# Instructies
• A. Verander in het fragment over het tellen van wulpen het stuk dat opent met de woorden waarin "Wulpen tellen bij" staat en sluit met "pad richting Munnikenpolder.", en schrijf het opnieuw op met "Munnikenpolder" vervangen door "Doeshofpolder".
• B. Beantwoord de volgende vragen over het fragment over het tellen van wulpen.
(i) Hoe laat wordt de auto geparkeerd?
(ii) Hoeveel auto's staan er al op de parkeerplaats?
(iii) Aan welke snelweg staat het grote benzinestation?
• C. Schrijf het fragment over het tellen van wulpen bij de Munnikenpolder verder, te beginnen na de laatste zin die er staat.

# Aangeleverd fragment
Wulpen tellen bij windkracht 7
Overdag was het mooi weer, maar er werd wind en regen voorspeld. De wind begon al goed te waaien. De regen moest nog komen. Ik pak de auto maar. Ik heb geen zin om straks tegen windkracht zeven in te moeten fietsen en ook nog door de regen. Om vijf uur parkeer ik bij vlakbij de Munnikenpolder. Er is ruimte voor meer dan honderd auto’s. Er staan er al twee. Ik zet de mijne er maar naast en loop het pad richting Munnikenpolder.
Nepnatuur en molendump langs de snelweg
Eigenlijk is bijna alles aan dit gebied nep. Het is een tot nep-natuur verbouwde rest van een oude polder. Van die polder is niet veel meer over. Veel weidegrond is omgebouwd tot plasjes en vaarten (zie hier een korte presentatie van mijn hand).

Het is verder een soort dump voor molens die ergens anders weg moesten omdat er wegen werden gebouwd of zulke hoge flats dat ze geen wind meer kregen. Molens waren hier ooit een van de weinige energiebronnen naast turf. Tegen de achtergrond van dit rare openluchtmuseum staan nu de symbolen van de moderne energiehuishouding, de hoge masten van de 380 kV elektriciteitsleidingen. Aan de Noordoostkant van het gebied staat aan de A4 een groot benzinestation. Vlakbij dit punt duiken de HSL-treinen de grond in en denderen vervolgens onder de Doeshofmolen door.

Langs dit Hollandse nep-landschap racen de auto’s over de A4 van Amsterdam naar Rotterdam en terug. De vogels trekken zich hier weinig van aan. Vogels hebben geen idyllische wildernis nodig, alleen land en water met voldoende voedsel en voldoende bescherming tegen allerlei vijanden. Kieviten, scholeksters en wulpen voelen zich hier prima tussen racebaan en hoogspanningsmasten.

# Gegevensdeel
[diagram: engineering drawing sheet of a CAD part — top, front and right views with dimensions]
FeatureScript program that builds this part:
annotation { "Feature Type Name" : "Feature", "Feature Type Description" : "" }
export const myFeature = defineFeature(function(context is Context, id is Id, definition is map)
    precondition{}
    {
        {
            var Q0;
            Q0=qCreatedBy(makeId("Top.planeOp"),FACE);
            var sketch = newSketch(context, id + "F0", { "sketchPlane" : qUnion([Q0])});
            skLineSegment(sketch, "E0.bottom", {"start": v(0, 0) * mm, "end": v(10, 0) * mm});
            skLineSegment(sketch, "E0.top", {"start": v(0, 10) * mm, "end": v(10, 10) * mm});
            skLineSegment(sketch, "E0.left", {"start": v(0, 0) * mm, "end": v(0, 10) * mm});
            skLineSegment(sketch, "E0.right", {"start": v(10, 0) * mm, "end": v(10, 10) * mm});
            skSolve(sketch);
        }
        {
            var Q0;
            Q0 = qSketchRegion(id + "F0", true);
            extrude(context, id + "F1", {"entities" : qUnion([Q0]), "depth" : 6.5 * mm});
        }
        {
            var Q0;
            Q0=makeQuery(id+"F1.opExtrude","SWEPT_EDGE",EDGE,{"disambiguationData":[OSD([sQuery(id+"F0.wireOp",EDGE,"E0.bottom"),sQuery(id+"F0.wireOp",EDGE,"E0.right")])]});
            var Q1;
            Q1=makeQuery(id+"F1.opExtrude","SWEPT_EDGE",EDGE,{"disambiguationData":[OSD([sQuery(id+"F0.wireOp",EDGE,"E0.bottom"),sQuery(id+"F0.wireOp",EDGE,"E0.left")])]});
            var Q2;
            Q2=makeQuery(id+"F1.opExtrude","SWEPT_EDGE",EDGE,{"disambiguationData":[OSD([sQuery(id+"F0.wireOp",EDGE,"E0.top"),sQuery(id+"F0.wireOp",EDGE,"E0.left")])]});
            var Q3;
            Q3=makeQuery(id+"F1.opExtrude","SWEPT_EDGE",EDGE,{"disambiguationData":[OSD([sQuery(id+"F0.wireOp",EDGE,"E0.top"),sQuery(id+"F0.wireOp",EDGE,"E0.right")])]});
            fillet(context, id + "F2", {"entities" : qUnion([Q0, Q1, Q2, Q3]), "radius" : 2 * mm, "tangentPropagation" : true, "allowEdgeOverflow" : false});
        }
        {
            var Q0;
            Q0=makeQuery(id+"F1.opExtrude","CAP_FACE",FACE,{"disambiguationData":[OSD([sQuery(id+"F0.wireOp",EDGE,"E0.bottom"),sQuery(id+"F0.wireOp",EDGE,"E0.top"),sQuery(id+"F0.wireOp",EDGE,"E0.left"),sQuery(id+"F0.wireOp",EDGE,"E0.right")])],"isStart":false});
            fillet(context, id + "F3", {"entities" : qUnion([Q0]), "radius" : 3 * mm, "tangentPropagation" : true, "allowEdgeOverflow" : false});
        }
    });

# Antwoorden op volgorde
• A.
Wulpen tellen bij windkracht 7
Overdag was het mooi weer, maar er werd wind en regen voorspeld. De wind begon al goed te waaien. De regen moest nog komen. Ik pak de auto maar. Ik heb geen zin om straks tegen windkracht zeven in te moeten fietsen en ook nog door de regen. Om vijf uur parkeer ik bij vlakbij de Doeshofpolder. Er is ruimte voor meer dan honderd auto’s. Er staan er al twee. Ik zet de mijne er maar naast en loop het pad richting Doeshofpolder.

• B.
(i) Om vijf uur.
(ii) Twee.
(iii) Aan de A4.

• C.
Kieviten
Om tien over vijf sta ik samen met Ron (die mij uitgenodigd heeft) en twee enthousiaste tel-collega’s in de vliegende storm te kijken wat er zich op eerste grote plas afspeelt. Er zitten al een paar honderd kieviten, allemaal met de kop in onze richting gedraaid, tegen de storm in dus. Wij zelf kunnen achterover tegen de wind leunen. Ik verlies af en toe bijna mijn evenwicht als er zo’n uitschieter van een windvlaag komt. Tussen de kieviten zit ook een groep scholeksters. Dat is duidelijk te zien als af en toe de hele zwerm kieviten even opvliegt en na een rondje over de plas weer keurig gaat zitten. Het lijken een soort oefeningen voor brandalarm, zoals ze regelmatig op scholen moeten houden. Even kijken of het netjes met z’n allen wegvliegen nog goed werkt. Misschien is er ook een andere reden. Wij weten het niet. De scholeksters doen niet mee aan deze generale repetitie. Zo kan je ze mooi apart tellen. De zon gaat onder en het wordt steeds donkerder.

We kijken over de plas richting het benzinestation aan de A4, waarvan de verlichting steeds duidelijker afsteekt tegen de donkere lucht. Een grote groep kieviten voegt zich bij de bestaande groep. Af en toe komt er een wat grotere vogel langs. De eerste keer is het een grote zilverreiger, dan nog een blauwe reiger en tenslotte een buizerd.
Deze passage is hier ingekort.